Na abordagem psicológica da Constelação Familiar vemos que amamos tanto alguns dos nossos familiares que queremos reproduzir seus passos, mesmo os errados. Quando falei para minha mãe que queria fazer medicina, ela sentou comigo na cama e me perguntou se eu estava fazendo isso por ela, uma vez que era seu sonho não realizado. Eu sabia que não. Minha sobrinha entrou na faculdade de medicina porque achava que era isso que ela queria, mas desistiu no primeiro ano e hoje está feliz fazendo um curso de exatas, e eu estou também feliz por ela. Use sua intuição. Ninguém sabe muito bem explicar, mas no livro Psicologia de família: teoria, avaliação e intervenção, Makilim Nunes Baptista e Maycoln L. M. Teodoro (2019,p.81), li que “Intuição é quando o seu coração dá um pulo no futuro e volta já”, e concordo plenamente. Penso na intuição como um lago tranquilo com águas cristalinas. Qualquer coisa que venha turvar essa água, deve ser revisto. A profissão de saúde requer entrega e isso não é fácil. De nós dependem várias pessoas que estão esperando voltar para casa sãs. E esteja preparada para ela nem saber que você existiu quando isso acontecer. A entrega à profissão não pode nos cegar para algumas coisas. Quando eu fazia UTI ainda morando em São Paulo, nossa coordenadora tinha um grande sonho, o sonho de ser mãe. Ela estava adiando isso já há alguns anos devido ao amor que ela tinha pela profissão. Era uma grande pessoa e profissional, porém os meses se passavam sem que esse sonho se concretizasse. Acho que só sabe sobre essa dor a mulher que passou ou passa por isso. Para que seu bebê fosse concebido, Márcia deveria abrir mão do seu cargo, mesmo que fosse por uns meses, pois a

carga de estresse era alta e seu médico já a havia advertido. Mas ela estava com muita dificuldade. Realmente não foi fácil, mas aqui entrou a voz da família e ela se afastou, passado uns meses, seus gêmeos nasceram. Depois que eles cresceram mais, ela pode retornar para a profissão, mais inteira e renovada. Um ser humano melhor. Escolhas que muitas vezes precisamos de paz para poder fazê-las. Escolhas entre uma coisa valiosa e outra também valiosa.

FIQUE DESCALÇA E ESCUTE-SE!

Deixo aqui algumas perguntas que sempre me faço, e penso que assim como me ajudam, elas podem também te ajudar:

1. De onde nasceu meu sonho? 2. O que eu ganho se NÃO realizá-lo? 3. O que eu ganho se realizá-lo? 4. Do que terei que abrir mão? 5. A quem eu quero agradar? 6. Posso ser feliz e plena escolhendo essa profis-

são? (ou mudando de profissão?)

7. Posso adiar esse sonho mais para frente?

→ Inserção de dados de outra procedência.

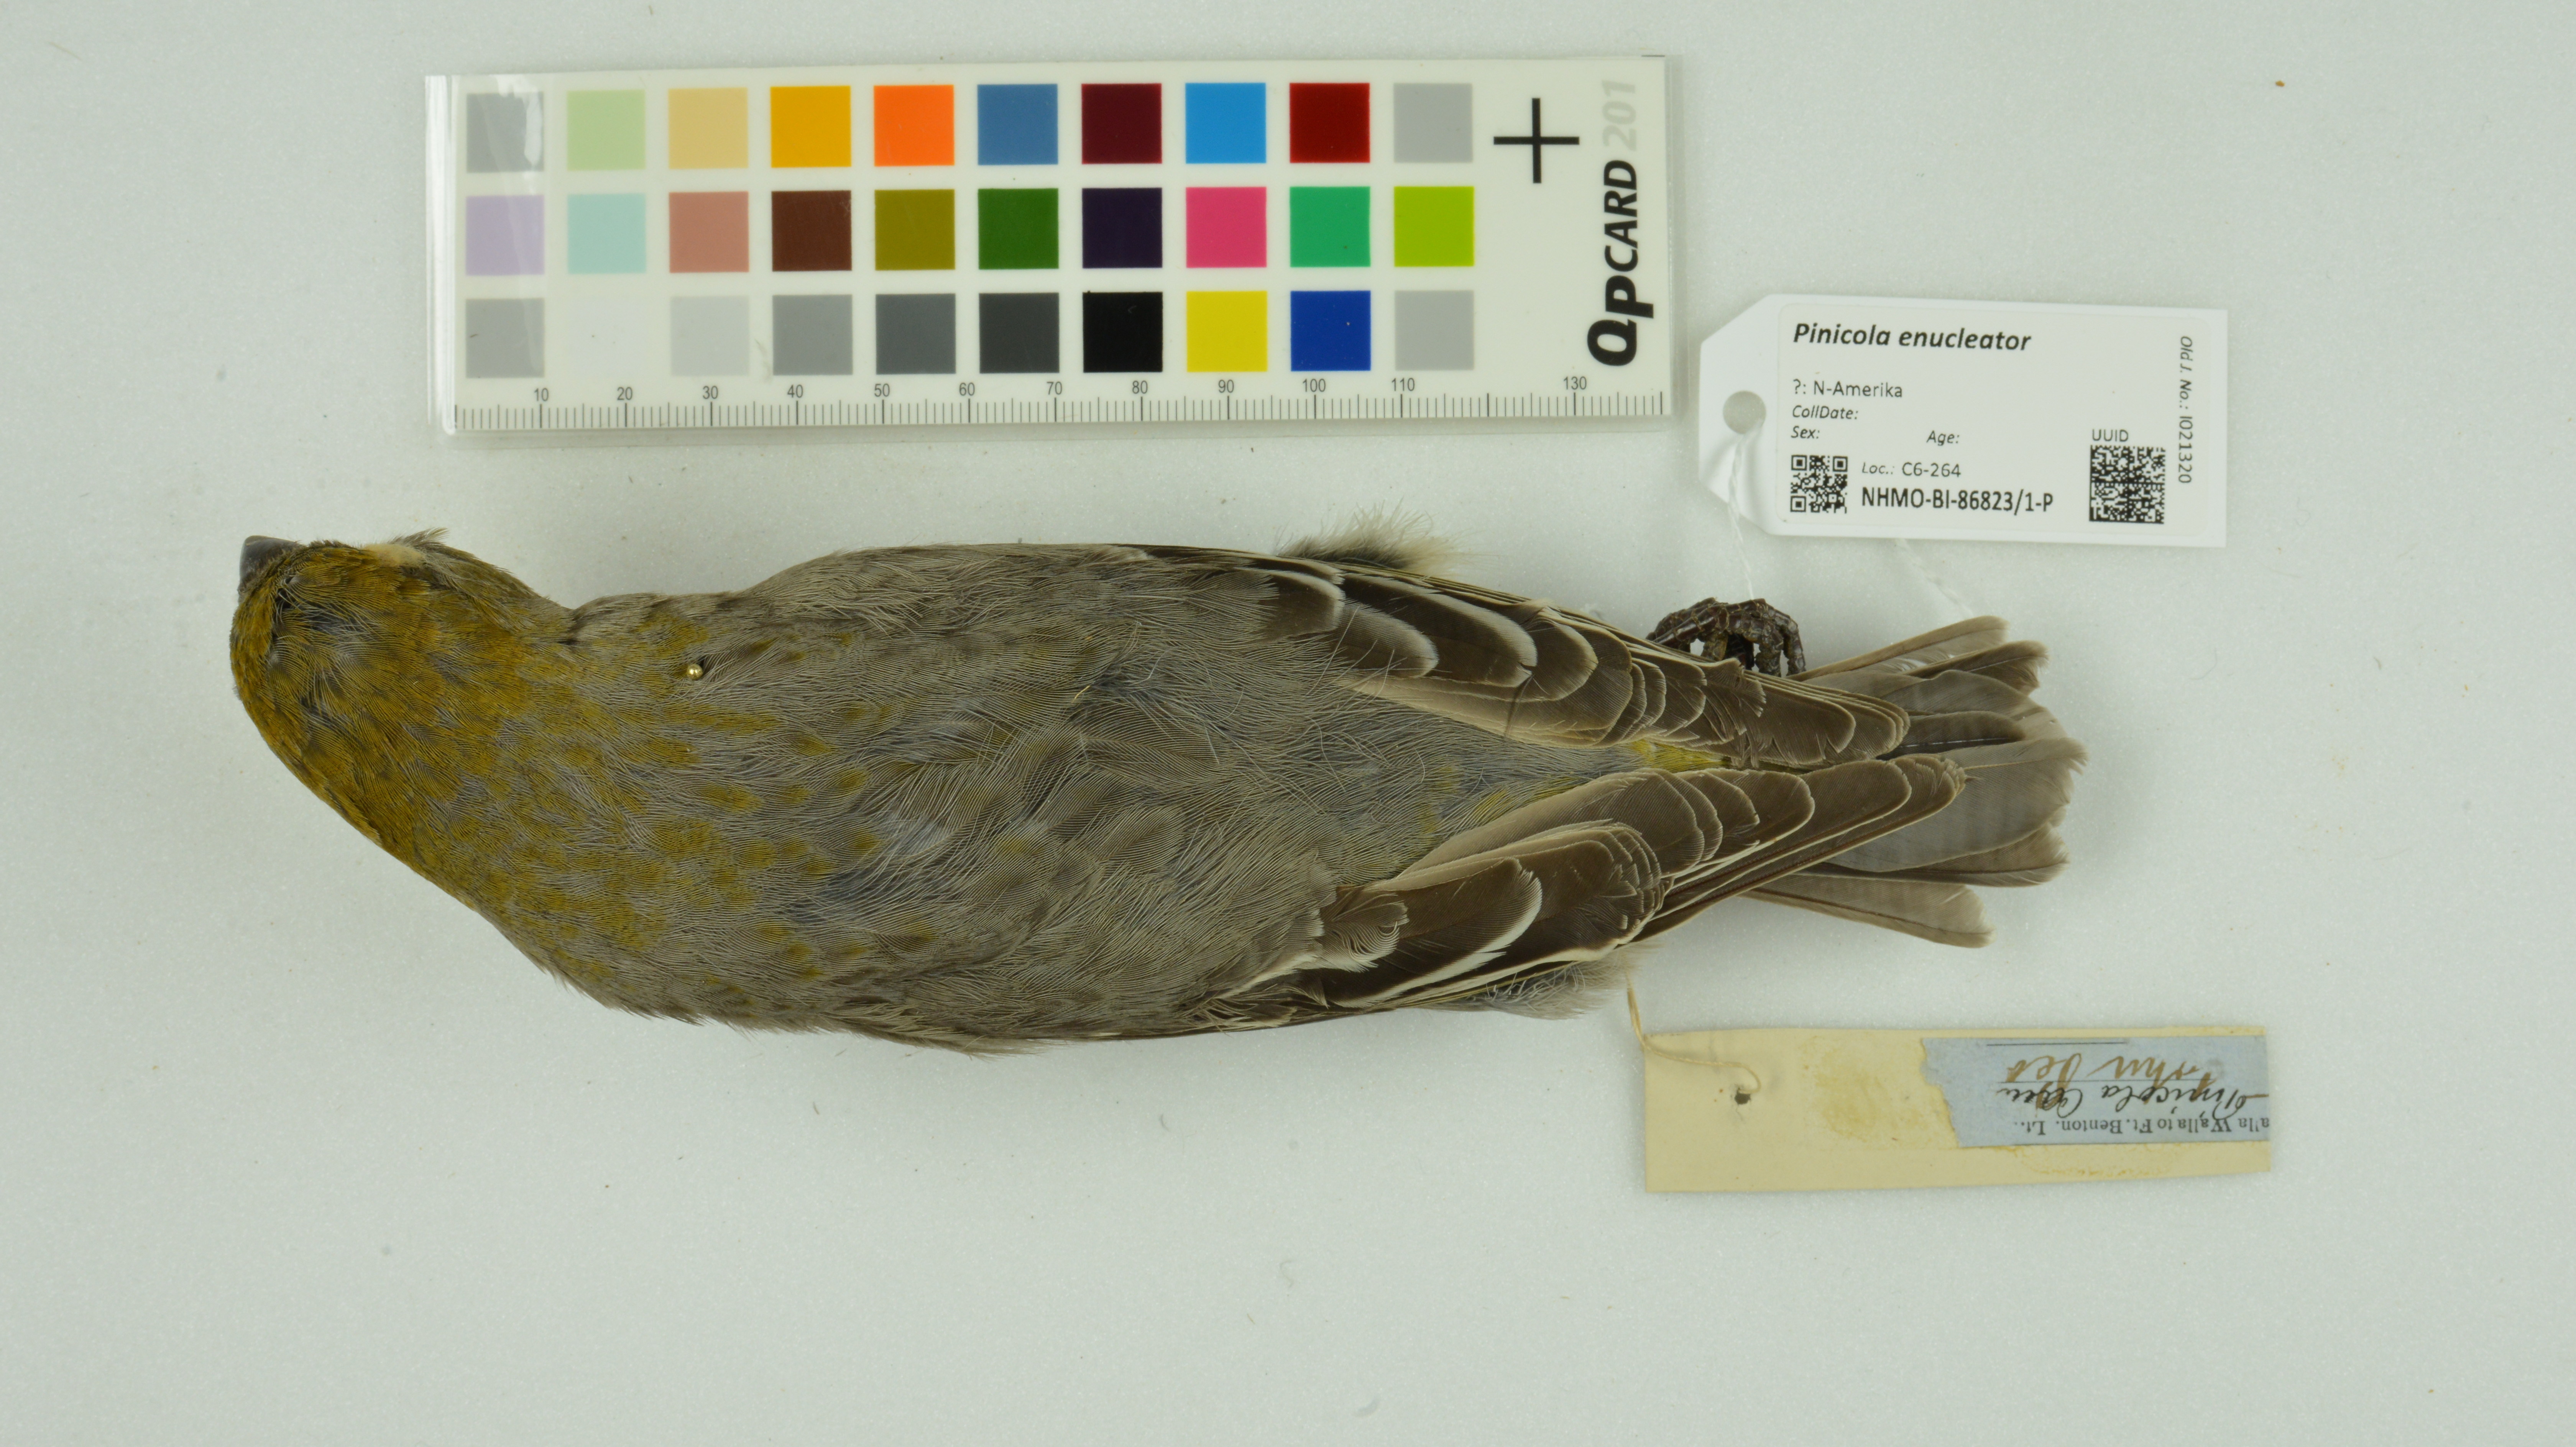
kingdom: Animalia
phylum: Chordata
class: Aves
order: Passeriformes
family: Fringillidae
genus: Pinicola
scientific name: Pinicola enucleator
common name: Pine grosbeak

Em toda profissão há grandes responsabilidades, mas na profissão da saúde lidamos mais do que com o corpo do outro. Ledo engano quem pensa que está só lidando com aspectos físicos. Lidamos com ESPERANÇA e não há nada mais sério que isso. Por essa e outras, minhas amigas, não tenham medo de descer do salto, pensemos com carinho nas nossas decisões. Pense se é isso que você realmente quer ou quis fazer ou ser.